We can safely conclude that people in Thailand are exposed to a number of agrichemicals that can cause serious negative health effects.

A startling response from the WASH sector

I eventually published the results of my pesticide survey in the Journal of Water, Sanitation, and Hygiene for Development[59]. The pesticide survey provided context from some really exciting research results that colleagues and I had just obtained demonstrating that biochar made from a high temperature gasification process (described in Chapter 4) could adsorb herbicide from surface water nearly as well as commercial granular activated carbon. The interesting backstory of that paper was that I initially submitted it to a different WASH journal. That journal requests that authors pitch ideas for articles to the editor first, before submitting a full manuscript. So I emailed the article abstract to the editor, and was shocked by their reply. They wrote, “I wouldn’t expect that herbicide would be a big risk in most developing countries.”

I was stunned. Had this WASH journal editor ever been to a developing country?

Around the same time, I was presenting the results of our herbicide experiments at academic conferences. The work was well-received at chemistry and environmental engineering conferences. It was a totally different story at WASH conferences. My talks at WASH conferences were met with strange looks, incomprehension, dismissal, sometimes even hostility.
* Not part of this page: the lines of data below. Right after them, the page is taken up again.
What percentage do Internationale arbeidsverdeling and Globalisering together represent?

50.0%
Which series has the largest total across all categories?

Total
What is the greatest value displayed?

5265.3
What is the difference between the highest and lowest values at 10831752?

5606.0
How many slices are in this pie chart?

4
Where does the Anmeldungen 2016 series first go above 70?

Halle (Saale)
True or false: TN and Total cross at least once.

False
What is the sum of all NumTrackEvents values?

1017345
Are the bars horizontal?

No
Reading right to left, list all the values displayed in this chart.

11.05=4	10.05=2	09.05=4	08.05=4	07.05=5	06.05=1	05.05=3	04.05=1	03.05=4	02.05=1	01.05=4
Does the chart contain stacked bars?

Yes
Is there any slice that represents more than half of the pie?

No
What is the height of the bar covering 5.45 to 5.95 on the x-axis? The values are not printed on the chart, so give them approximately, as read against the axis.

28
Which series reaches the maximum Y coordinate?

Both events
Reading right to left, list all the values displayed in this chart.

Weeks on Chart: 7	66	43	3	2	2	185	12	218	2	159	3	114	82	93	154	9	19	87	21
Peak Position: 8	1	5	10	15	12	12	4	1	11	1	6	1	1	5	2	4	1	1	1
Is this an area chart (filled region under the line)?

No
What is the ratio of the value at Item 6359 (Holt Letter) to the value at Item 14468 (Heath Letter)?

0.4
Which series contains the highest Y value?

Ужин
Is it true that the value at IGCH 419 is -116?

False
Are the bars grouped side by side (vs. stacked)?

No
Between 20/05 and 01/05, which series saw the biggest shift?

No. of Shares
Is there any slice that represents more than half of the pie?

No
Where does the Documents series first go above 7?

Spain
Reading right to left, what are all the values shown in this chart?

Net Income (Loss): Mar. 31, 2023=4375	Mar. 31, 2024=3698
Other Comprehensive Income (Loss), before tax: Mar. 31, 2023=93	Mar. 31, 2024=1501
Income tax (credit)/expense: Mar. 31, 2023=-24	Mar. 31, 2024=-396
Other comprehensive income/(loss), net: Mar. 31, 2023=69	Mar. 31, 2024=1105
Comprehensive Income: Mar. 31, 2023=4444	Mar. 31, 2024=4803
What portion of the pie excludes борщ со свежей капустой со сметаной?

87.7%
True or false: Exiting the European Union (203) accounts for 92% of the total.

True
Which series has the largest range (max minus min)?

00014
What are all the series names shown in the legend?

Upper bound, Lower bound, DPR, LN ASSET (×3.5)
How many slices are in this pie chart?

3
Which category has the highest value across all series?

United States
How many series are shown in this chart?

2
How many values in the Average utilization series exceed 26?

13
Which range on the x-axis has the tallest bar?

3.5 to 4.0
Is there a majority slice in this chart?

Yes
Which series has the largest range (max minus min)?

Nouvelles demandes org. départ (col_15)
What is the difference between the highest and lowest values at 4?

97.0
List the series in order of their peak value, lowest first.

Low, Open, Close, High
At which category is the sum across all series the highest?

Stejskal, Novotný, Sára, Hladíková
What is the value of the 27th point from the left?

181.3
And baffling statements like, “developing countries are too poor to have access to chemicals,” and “they don’t live long enough to get cancer.”*

What in the world was going on? I began to realize – the WASH sector really has no idea about this problem. I knew from my travels that poor farmers in Thailand and India get it. Hill Tribe people in Burma get it. In other words, poor people with little or no formal education are hip to this problem – affluent WASH professionals, not so much. The lesson for me was that at WASH conferences I couldn’t just launch into talking about adsorption, pyrolysis, biochar, herbicides, etc. First, I was going to have to bring people on board with the idea that chemical pollutants are an important component of WASH that was being overlooked. I couldn’t sell them on a solution (biochar) to a problem they didn’t know that they had. My advocacy for this topic eventually took the shape of the WASH-Toxics Working Group[63], a consortium of researchers and field practitioners who want to get chemicals on the WASH development agenda. Check it out, and join up if you like.

Returning to Pun Pun

During the spring of 2007 it started to dawn on me that, if we could solve the problem of agrichemicals in Pun Pun’s water supply, it could potentially be reproduced in low-resource settings all around the world. It could possibly have a massive global public health impact. I felt that I was on the edge of something huge, and if I decided to undertake this challenge, I was going to need help – a lot of help. So in June of 2007 I formed Aqueous Solutions (aqsolutions.org) in order to attract the needed resources and talent to the cause. Our world headquarters was my 49 square foot adobe hut pictured at the top of this post.

And now you know the story of Aqueous Solutions and biochar water treatment.

* That last one really gets me. Not only does it belie a profound ignorance of the environmental pollution poor people are exposed to, it displays a callousness I just can’t wrap my head around.